Ежедневно пятьсот черных «мерседесов» с синими молниями на крышах с воем и ревом несутся по проспектам. Пятьсот водителей в черных очках не пощадят ребенка, выбежавшего за мячиком на мостовую: у них есть право на ВСЕ. За черными стеклами не различить лица тех, кто сидит на заднем сиденье. Тот, кто правит, всегда во тьме. Милиционер на перекрестке перекрывает движение и отдает честь вслед ревущему черному лимузину. Тысяча кадровых офицеров покончили с собой от бесчестья, и госбезопасность тоже не нужна обесчещенной стране, именно милиционер – главная профессия грядущего, а вор – настоящего дня.
Почему так плохо на душе, хотел бы я знать. И сам же отвечу сквозь зубы: да потому, что она есть, она жива. И вы, гниды из черных «мерседесов», не дождетесь, чтобы я вывернул ее перед вами наизнанку, как старую кошелку, чтобы вы толкнули меня потом под зад коленом в гущу той человекомассы, во что вы обратили род людской. С детства терпеть не мог манной каши, которой меня обкормили на заре жизни, а теперь готов есть ее пригоршнями, как манну небесную. До исступления. Я ем теперь быстро и жадно, крупными кусками, почти не пережевывая пишу. И мне это нравится. Да! Только милостью небес жив я каждый день, и всякий кусок мне теперь – Божий дар! А ведь я не одинок – голодных и нищих миллионы. И ты презирай меня, чтущий эти строки, но все же оглянись на всякий случай – чья-то совиная тень мелькнула у тебя сейчас за левым плечом. Ты-то спокоен, ты-то доволен жизнью? И если да, то плохи твои делишки: если сердце не дрожит в груди, значит кто-то выпотрошил тебя во сне. Повернись и вырви из совиной глотки свое сердце. Смеешься? Тогда – прощай.
Знаете, я не создан для благополучной жизни. Я когда-то жил с любимой женщиной вдвоем на берегу огромной седой Волги. Скажите мне после этого, что я не знавал счастья. Я был просто пьян этим счастьем, необъятным, как сама Волга, хотя и не пил тогда, и не нюхал этой проклятой водки. Счастье – самое хмельное зелье на свете, когда оно наваливается на человека, – такая теплота, такое невыразимое блаженство разливается по нутру, что просто перестаешь чуять землю под ногами. Счастливые всегда чуть пошатываются при ходьбе, обратите внимание. И тогда мир плывет перед глазами, все кажется чудесным и родным. И вот под таким блаженным хмельком можно жить много лет кряду. Таких счастливцев, как и пьяниц, нужно жалеть и оберегать, чтобы те не влипли в какую-нибудь неприличную историю. Но и те, и другие презирают уроки судьбы – пьяному всегда море по колено.
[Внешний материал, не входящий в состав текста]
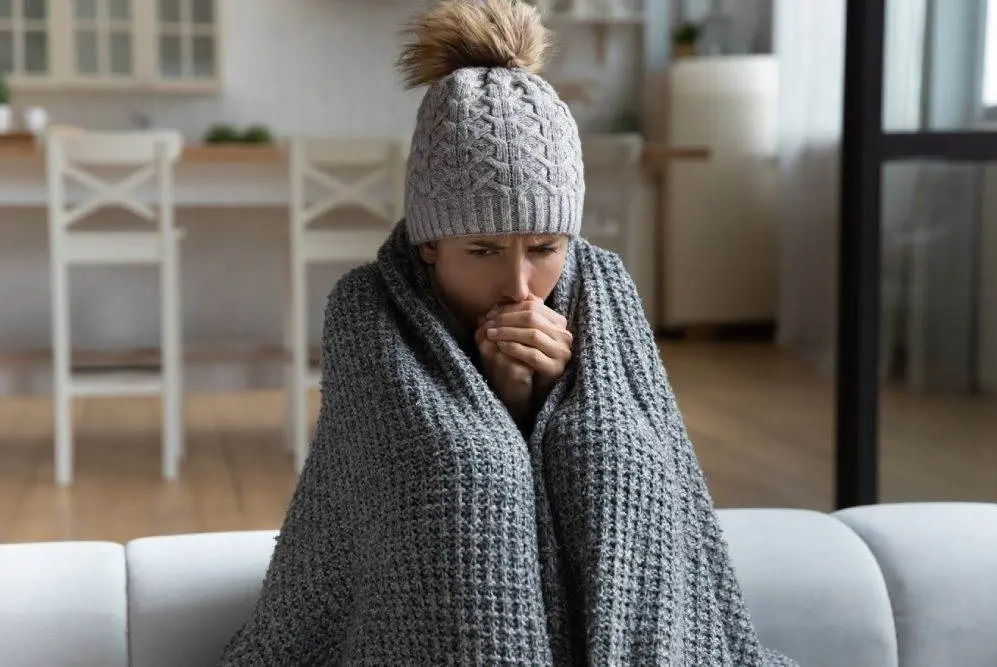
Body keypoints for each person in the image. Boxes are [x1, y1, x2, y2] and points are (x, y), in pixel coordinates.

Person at [218, 1, 798, 664]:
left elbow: (655, 469)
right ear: (431, 244)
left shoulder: (602, 289)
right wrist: (498, 402)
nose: (522, 285)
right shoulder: (366, 310)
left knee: (612, 452)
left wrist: (546, 394)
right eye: (485, 250)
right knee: (469, 468)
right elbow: (416, 481)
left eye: (546, 247)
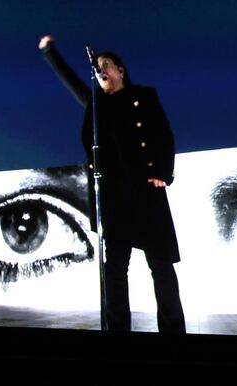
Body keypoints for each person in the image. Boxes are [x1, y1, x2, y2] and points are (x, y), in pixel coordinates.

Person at [39, 35, 185, 333]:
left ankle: (173, 333)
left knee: (161, 266)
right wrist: (50, 53)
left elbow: (163, 133)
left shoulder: (144, 95)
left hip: (145, 191)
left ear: (120, 69)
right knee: (114, 272)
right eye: (96, 68)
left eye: (105, 65)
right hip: (113, 197)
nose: (99, 71)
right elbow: (70, 80)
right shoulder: (96, 104)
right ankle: (117, 334)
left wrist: (163, 171)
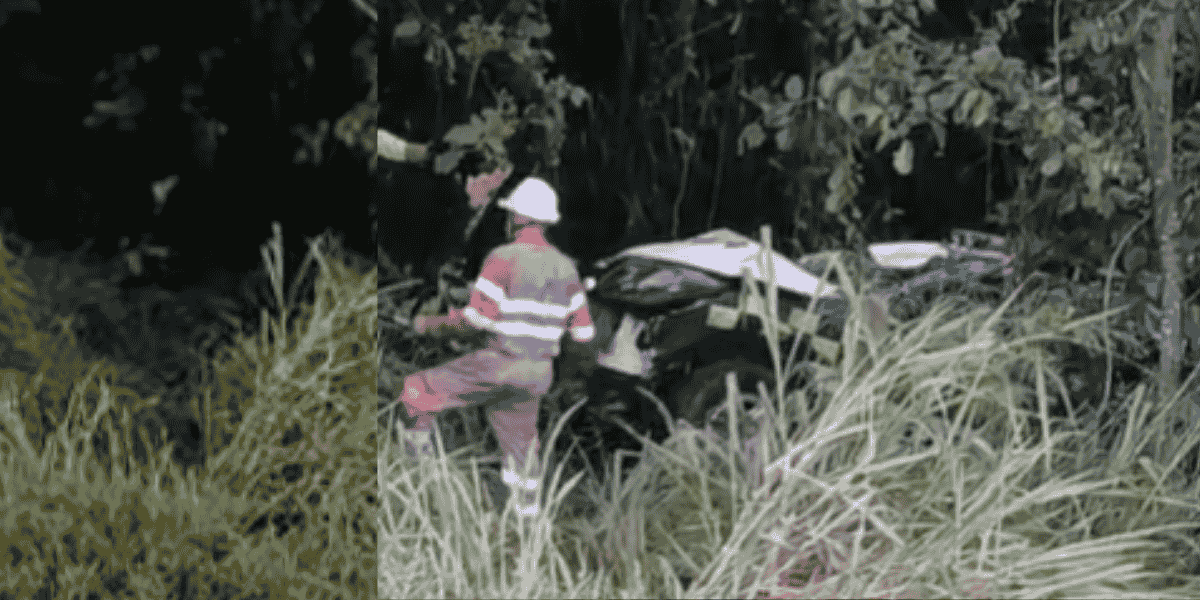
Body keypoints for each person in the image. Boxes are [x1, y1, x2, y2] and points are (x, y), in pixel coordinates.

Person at [396, 175, 595, 518]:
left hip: (501, 362)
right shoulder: (568, 269)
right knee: (521, 456)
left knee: (417, 392)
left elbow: (477, 321)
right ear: (547, 222)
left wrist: (428, 325)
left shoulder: (502, 258)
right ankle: (526, 528)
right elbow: (583, 336)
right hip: (538, 374)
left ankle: (423, 492)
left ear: (515, 218)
В ту пору я казался самому себе художником, в котором дремлют великие образы. Всемирный потоп только брезжил тогда в седых облаках над землей. Хотя Леонид – царство ему небесное! – умнейший был человек, с самого начала «перестройки» сказал: это властям надоело украдкой жить, они хотят своими миллионами рай на земле построить. Для себя рай. Небольшой такой райчик, где вместо серафима с мечом огненным – огромный недреманный костолом-омоновец, ростом с версту, с кобурой и автоматом на шее вход охранял. И чтобы у всех на виду сиял всем на диво тот эдем под стеклянным бронированным колпаком и кондиционером на куполе. И чтобы полная свобода тем, у кого есть средства эту свободу купить. Нам-то с тобой в этот аквариум тропический хода нет, мы в списке господ не значимся.